Tuesday, July 19, 2016

Day 19: July Food Challenge $1/1/1

Never again will I buy yogurt!
Money spent: $10.19
Wow! What an amazing day!
I MADE YOGURT! This is just about the easiest thing in the world to make. You just need milk, a little yogurt, heat and time. I used the recipe from About Food and then later saw this (which I'll use in the future) from Northwest Edible Life. Bottom line is: unless you are using raw milk, scalding your milk is not necessary. 110 degrees, which is barely over your body temperature, is all. Because I'm impatient and consider myself an innate genius, I did not follow the directions exactly. Yes, I used a quart of milk. Yes, I used a non-metal bowl. But I put my milk/yogurt mixture in the bottom of three mason jars versus using the same big bowl that my scalded milk cooled down in. Since, I just guessed at how much of the said mixture to put in the bottom of each jar, the third jar got a little skimped. As a result, it just turned into buttermilk and not yogurt. No problem. I'll make cheese with the buttermilk. If, by chance, you are local and need a starter, I'll gladly share. If not, I recommend a small container of plain, full-fat greek yogurt to start your new obsession with.

Today, I drove over with one of my amiable co-workers to the local health food store and spent a Hamilton and some change on two of my favorite food products. Very comforting to have that on hand now.

Harpsichord, Anyone?
Later, The Spouse and I took the children to a free music concert at our local art museum. We walked through a lovely flower garden and alongside a mosaic in-ground fountain to the main entrance and joined a shockingly packed house of all ages to listen to "John Paul, harpsichordist, performing Preludes and Fugues from the Well-Tempered Clavier of J.S. Bach." I know, the excitement is mind blowing. It would be tempting to say, "Oh, I'd rather wash my hair." However, we went and are so very glad we did. Dr. Paul was a lovely combination of teacher and musician. He gave little talks before each of the five pieces, explaining what the fugue was for each piece and then playing it in parts, so that you could listen for it. By the end, two of the three children were squirming to be relieved of the duty of listening, but we stayed. And afterwards, we were gifted with a lesson for the children, where they could touch the keys, see all the little parts, learn a little more history and hear some of the differences between a harpsichord, lute, guitar, and piano.

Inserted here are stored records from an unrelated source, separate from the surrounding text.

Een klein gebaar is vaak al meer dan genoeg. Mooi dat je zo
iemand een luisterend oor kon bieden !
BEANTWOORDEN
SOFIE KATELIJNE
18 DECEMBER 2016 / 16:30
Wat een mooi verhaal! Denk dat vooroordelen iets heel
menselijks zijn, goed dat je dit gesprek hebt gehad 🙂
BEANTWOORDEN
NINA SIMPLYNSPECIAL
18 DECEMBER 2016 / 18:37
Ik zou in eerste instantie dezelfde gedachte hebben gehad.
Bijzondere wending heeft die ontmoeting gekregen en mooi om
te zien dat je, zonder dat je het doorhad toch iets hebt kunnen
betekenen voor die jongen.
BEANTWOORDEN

Yes, the kids asked if this
was made for playing in, not just looking at.
Then amid thunderclaps and light rain, we walked back through the Art Garden, where I snagged a couple of seed pods (native hibiscus and Black-eyed Susans) and went into the Mississippi Art Center to see our artist friend (and one of my favorite people in all the world) -- Ellen Langford and her latest exhibit with fellow artists from Bottletree Studio. Oh my: what a treat! We met several of the artists, including Ms. E, and just relished the energy and vibrancy of the art. You want to feel alive? Go see this exhibit! Deep breaths, then dance. That's what the kids did and what my insides were happily doing as well. I love artistic souls and seeing them with their work. I love to look at art that leaves me room to play with it in my imagination. To join in the visual dance with the piece itself.

We drove home through the rain to clear skies and a sunset of golds and pinks and cotton-candy blue. The fountain, which has been turned off for the last week, in running again and now, magically, glows warmly in the darkened night.

"Then Everything is Safe"
painting by Ellen Langford
Obviously, I need to be surrounded by family, friendship, music, art, good food, and beauty. Today, incredibly, all of those things were mine to savor, relish, and enjoy. I truly must be the luckiest of women to have had a day a lovely as today to call mine.